Artist: Ella Kruglyanska
Venue: Kendall Koppe, Glasgow
Exhibition Title: Double-Crossed
Date: March 30 – May 11, 2013
Full gallery of images, press release and link available after the jump.
Images courtesy of Kendall Koppe, Glasgow and Gavins Brown Enterprise, New York. Photos by Ruth Clark.
First, some quotes by Dolly Parton:
“The good thing is, I’ll probably look the same when I’m a hundred ‘cuz I’m more like a cartoon than anything else.”
“It costs a lot of money to look this cheap.”
“I’m not offended by all the dumb blonde jokes because I know I’m not dumb… and I also know that I’m not blonde.”
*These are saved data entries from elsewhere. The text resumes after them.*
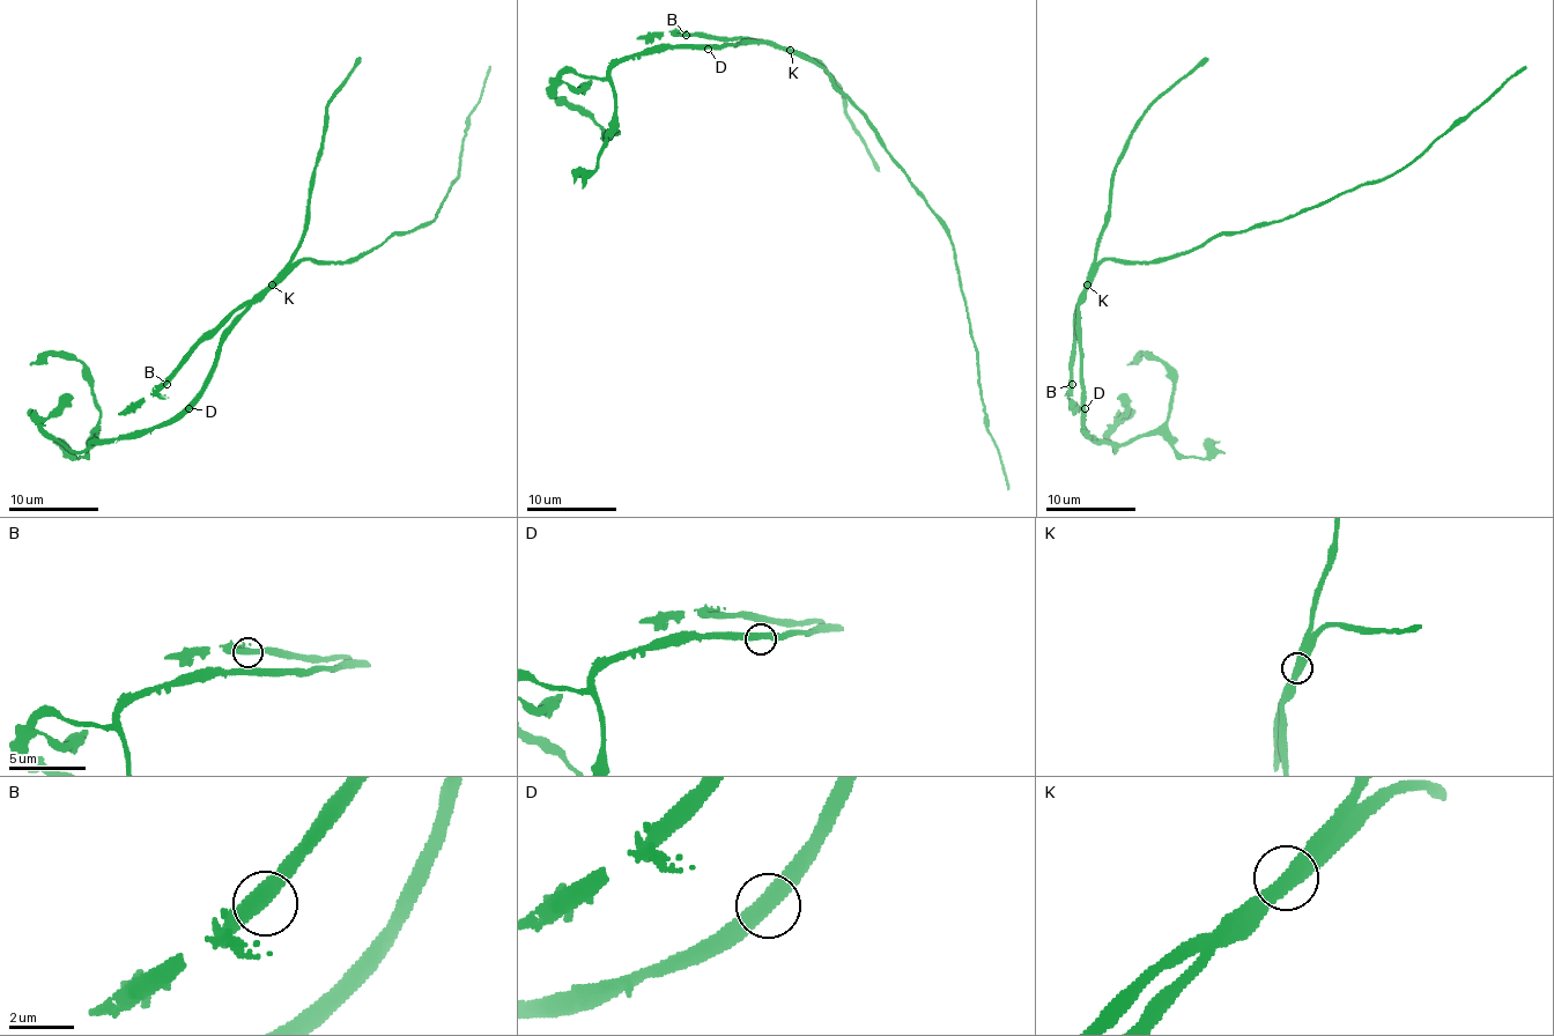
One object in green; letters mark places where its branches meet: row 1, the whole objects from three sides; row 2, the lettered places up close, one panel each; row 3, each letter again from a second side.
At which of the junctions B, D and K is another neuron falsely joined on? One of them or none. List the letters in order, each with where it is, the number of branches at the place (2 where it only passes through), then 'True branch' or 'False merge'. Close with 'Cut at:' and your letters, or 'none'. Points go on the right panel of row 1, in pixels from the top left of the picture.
B: Place: (1072, 384). Branches: 2. True branch
D: Place: (1085, 408). Branches: 2. True branch
K: Place: (1087, 285). Branches: 2. False merge
Cut at: K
Dolly Parton has always been clear about how and why she created the image of herself that we know as Dolly Parton. She openly discusses, and pokes fun at; her infamous breasts, her plastic surgeries, her glittery outfits, her blond wigs, her femininity and her abundant make up. The clarity with which she announces her own manufactured-ness is a phenomenon that still holds some social taboo – a kind of open fakeness only granted to drag queens. We simultaneously see her sincerity and her deception, as she embodies what she knows we want her to be, even before we knew we wanted it. Part of her act is to regularly remind us of this blatant duality.
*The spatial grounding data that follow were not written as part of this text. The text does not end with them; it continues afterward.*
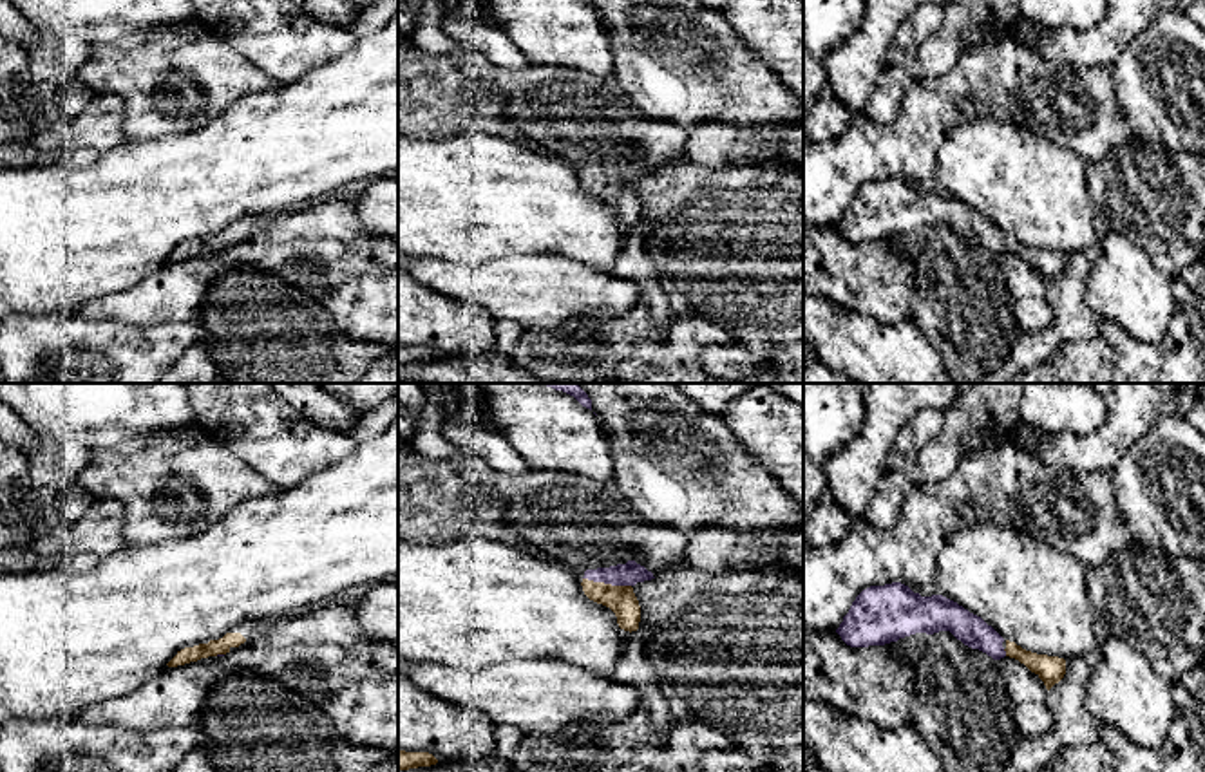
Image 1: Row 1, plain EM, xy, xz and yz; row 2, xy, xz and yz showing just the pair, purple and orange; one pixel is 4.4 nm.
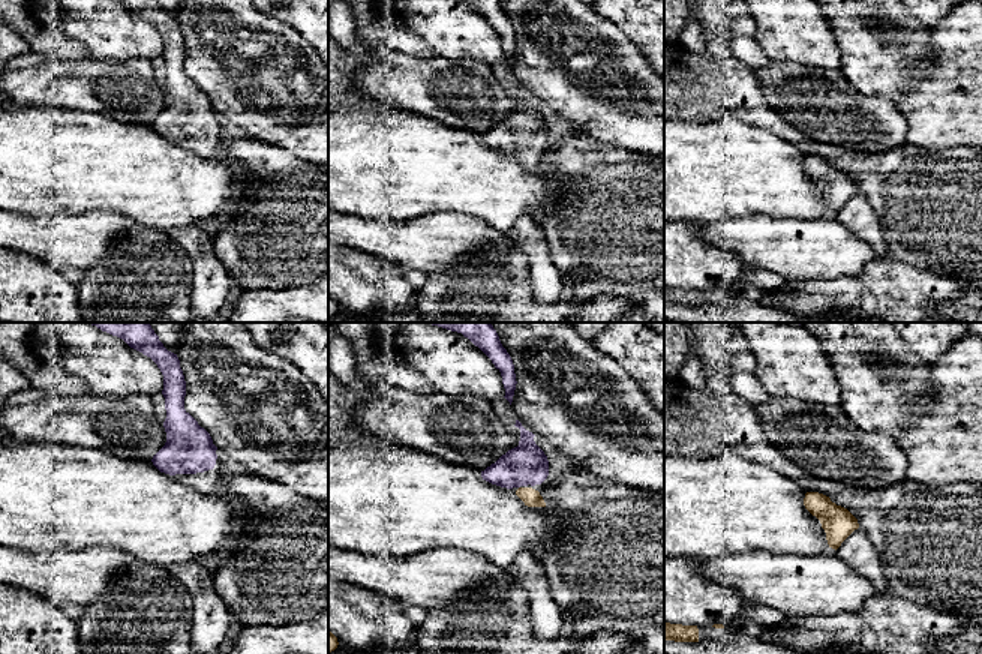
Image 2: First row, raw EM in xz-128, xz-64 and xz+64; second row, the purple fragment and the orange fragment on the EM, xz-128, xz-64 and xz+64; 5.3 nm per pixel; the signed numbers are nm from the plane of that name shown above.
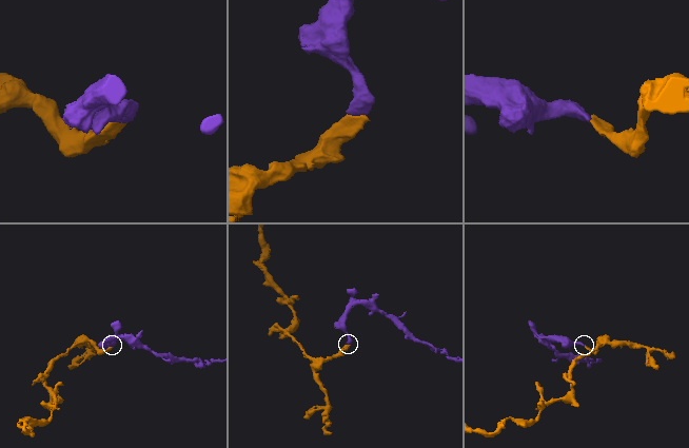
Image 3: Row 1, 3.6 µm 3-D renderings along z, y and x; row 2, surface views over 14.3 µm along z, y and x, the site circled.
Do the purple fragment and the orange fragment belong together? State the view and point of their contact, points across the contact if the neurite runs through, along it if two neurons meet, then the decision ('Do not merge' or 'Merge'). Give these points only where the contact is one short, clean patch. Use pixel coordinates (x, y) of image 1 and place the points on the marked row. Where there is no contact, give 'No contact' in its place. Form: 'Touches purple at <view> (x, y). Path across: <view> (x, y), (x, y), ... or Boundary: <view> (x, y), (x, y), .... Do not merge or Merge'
Touches purple at xz (607, 583). Path across: xz (630, 574), (616, 583), (607, 583), (621, 599). Merge

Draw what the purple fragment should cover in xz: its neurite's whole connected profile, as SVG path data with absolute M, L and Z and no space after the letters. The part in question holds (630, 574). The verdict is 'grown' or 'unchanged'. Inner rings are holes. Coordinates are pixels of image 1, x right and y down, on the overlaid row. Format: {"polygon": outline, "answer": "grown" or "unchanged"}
{"polygon": "M628 560L610 568L586 570L581 586L590 600L615 613L621 629L631 633L639 629L640 622L640 606L633 586L651 579L655 579L651 571Z", "answer": "grown"}

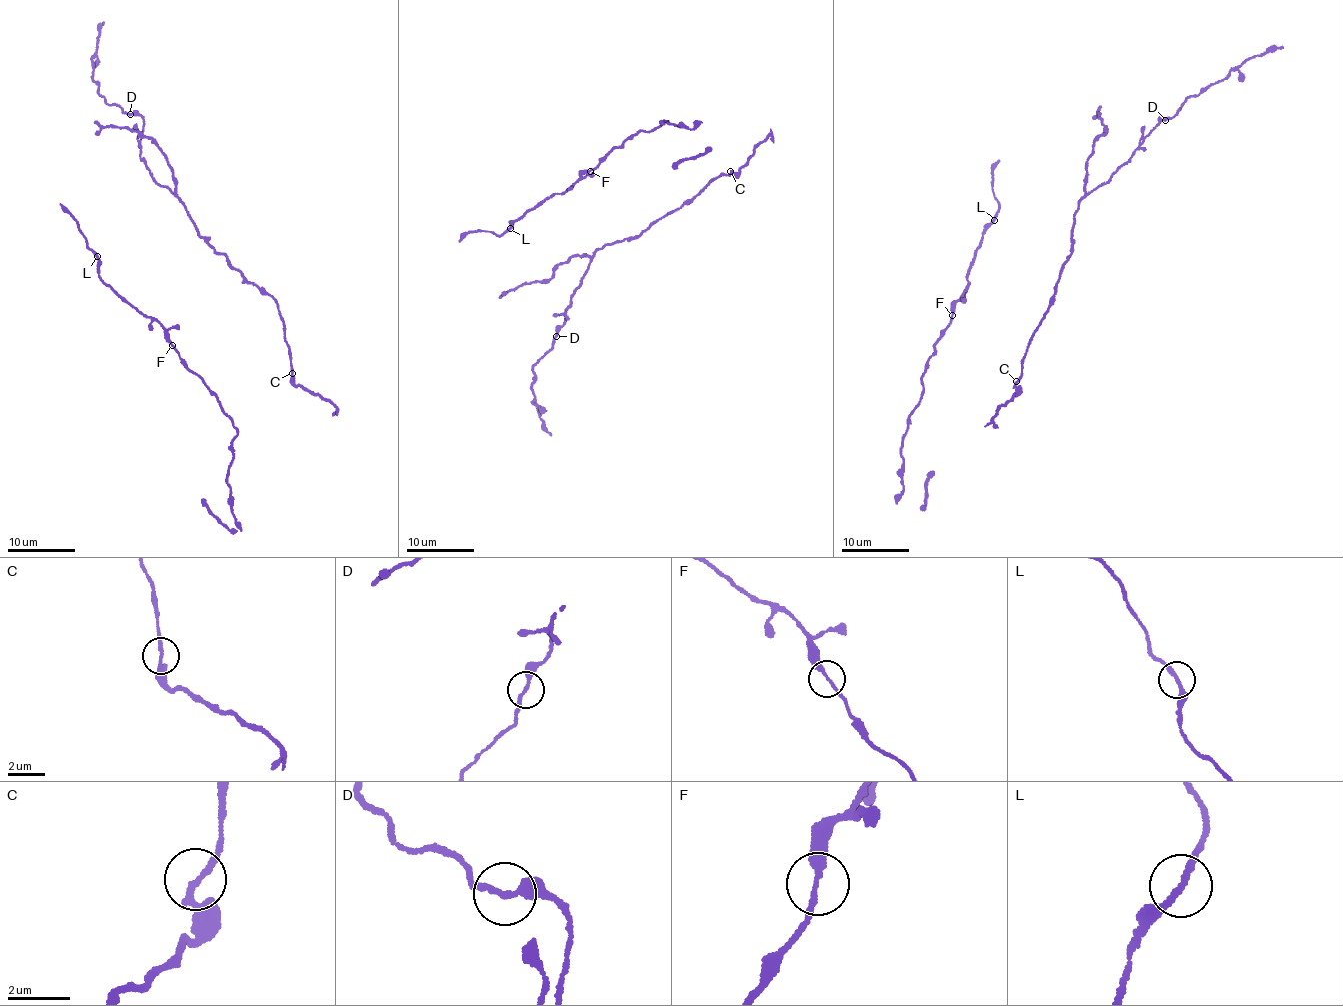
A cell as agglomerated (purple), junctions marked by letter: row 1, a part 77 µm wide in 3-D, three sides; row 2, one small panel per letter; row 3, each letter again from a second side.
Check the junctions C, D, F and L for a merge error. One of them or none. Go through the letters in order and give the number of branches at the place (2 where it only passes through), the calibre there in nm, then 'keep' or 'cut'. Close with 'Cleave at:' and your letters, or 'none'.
C: 2 branches meet; 200 nm thick; keep
D: 2 branches meet; 200 nm thick; cut
F: 2 branches meet; 200 nm thick; keep
L: 2 branches meet; 200 nm thick; keep
Cleave at: D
Ella Kruglyanskaya paints images of women. Neither pillars of the community nor the bottom of the barrel, the ladies play out their minor dramas on the painterly comedic stage. They usually come in pairs, with leisurely intentions, enjoying the middle class climate. It’s too bad they also come with petty jealousies, and with them a gaggle of characters come to life – the women, their clothes, their shadows, and finally, the artist, who, with a few nasty brush strokes, banishes one of the women from the canvas. Insults are thrown about. Offenses are taken. But there are no real casualties. Like Dolly, she reminds us, within the images themselves, that these are just images. She unapologetically employs insider jokes of the 2D world: optical illusions and trompe l’oeil. What does it mean to bring such lightness to painting which carries a history that, on good days, fought for liberty, expression, and innovation, and on the bad, privileged the heavy hand and penile heartache? For Kruglyanskaya, the pressure is in painting images of women with disciplined lightness, brevity, and transparency without losing touch of the heavy: the history of painting, feminism, capitalism, and the human condition. There are no dummies here, and it takes a lot of work to look this light.